__Job__: Copy the records word for word, beginning with their first line and continuing through the line that contains "Back to product list", with both of those lines included.

Text extracted from each page:
§
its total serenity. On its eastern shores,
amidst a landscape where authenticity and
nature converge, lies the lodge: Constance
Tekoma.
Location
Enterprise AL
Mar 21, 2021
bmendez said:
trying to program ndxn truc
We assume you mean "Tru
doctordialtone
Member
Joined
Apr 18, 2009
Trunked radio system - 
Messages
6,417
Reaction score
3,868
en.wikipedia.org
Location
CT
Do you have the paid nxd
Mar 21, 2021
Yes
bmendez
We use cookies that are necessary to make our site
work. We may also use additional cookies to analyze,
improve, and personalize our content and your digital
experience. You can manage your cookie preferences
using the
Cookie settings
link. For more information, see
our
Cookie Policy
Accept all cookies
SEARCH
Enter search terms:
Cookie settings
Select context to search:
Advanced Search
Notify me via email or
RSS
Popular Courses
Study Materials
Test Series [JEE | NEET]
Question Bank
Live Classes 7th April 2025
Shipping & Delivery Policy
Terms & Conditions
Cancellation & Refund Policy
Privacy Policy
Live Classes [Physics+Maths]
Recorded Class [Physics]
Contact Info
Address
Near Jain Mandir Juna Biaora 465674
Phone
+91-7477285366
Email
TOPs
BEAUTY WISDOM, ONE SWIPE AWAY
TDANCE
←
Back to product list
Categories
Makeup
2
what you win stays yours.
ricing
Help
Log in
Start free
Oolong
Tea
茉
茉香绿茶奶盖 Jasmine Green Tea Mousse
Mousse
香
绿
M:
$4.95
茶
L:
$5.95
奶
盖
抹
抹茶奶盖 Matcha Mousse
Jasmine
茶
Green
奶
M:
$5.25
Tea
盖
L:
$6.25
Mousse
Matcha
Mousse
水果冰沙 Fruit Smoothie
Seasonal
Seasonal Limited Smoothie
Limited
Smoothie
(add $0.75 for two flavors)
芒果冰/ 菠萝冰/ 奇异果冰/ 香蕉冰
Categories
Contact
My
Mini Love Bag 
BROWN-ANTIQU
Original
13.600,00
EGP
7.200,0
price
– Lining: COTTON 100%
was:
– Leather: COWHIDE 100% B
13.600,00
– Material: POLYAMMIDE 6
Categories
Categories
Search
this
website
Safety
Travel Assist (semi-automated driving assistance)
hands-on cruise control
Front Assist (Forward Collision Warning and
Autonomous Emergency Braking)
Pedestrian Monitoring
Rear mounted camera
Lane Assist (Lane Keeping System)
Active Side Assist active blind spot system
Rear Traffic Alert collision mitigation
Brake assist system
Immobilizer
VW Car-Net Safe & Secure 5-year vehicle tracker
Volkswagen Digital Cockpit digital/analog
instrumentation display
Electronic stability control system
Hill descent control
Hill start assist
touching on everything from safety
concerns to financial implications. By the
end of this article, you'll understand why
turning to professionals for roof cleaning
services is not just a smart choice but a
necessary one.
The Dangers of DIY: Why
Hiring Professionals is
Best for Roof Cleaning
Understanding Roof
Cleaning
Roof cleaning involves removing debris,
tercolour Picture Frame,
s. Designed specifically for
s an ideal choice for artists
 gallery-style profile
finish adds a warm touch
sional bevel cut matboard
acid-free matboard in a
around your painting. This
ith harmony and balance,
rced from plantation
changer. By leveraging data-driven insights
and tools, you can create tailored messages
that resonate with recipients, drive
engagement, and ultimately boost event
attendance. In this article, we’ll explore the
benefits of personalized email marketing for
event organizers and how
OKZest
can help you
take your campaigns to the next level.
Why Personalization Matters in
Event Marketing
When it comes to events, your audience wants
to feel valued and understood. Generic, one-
§
__Expected answer__:
its total serenity. On its eastern shores,
amidst a landscape where authenticity and
nature converge, lies the lodge: Constance
Tekoma.
Location
Enterprise AL
Mar 21, 2021
bmendez said:
trying to program ndxn truc
We assume you mean "Tru
doctordialtone
Member
Joined
Apr 18, 2009
Trunked radio system - 
Messages
6,417
Reaction score
3,868
en.wikipedia.org
Location
CT
Do you have the paid nxd
Mar 21, 2021
Yes
bmendez
We use cookies that are necessary to make our site
work. We may also use additional cookies to analyze,
improve, and personalize our content and your digital
experience. You can manage your cookie preferences
using the
Cookie settings
link. For more information, see
our
Cookie Policy
Accept all cookies
SEARCH
Enter search terms:
Cookie settings
Select context to search:
Advanced Search
Notify me via email or
RSS
Popular Courses
Study Materials
Test Series [JEE | NEET]
Question Bank
Live Classes 7th April 2025
Shipping & Delivery Policy
Terms & Conditions
Cancellation & Refund Policy
Privacy Policy
Live Classes [Physics+Maths]
Recorded Class [Physics]
Contact Info
Address
Near Jain Mandir Juna Biaora 465674
Phone
+91-7477285366
Email
TOPs
BEAUTY WISDOM, ONE SWIPE AWAY
TDANCE
←
Back to product list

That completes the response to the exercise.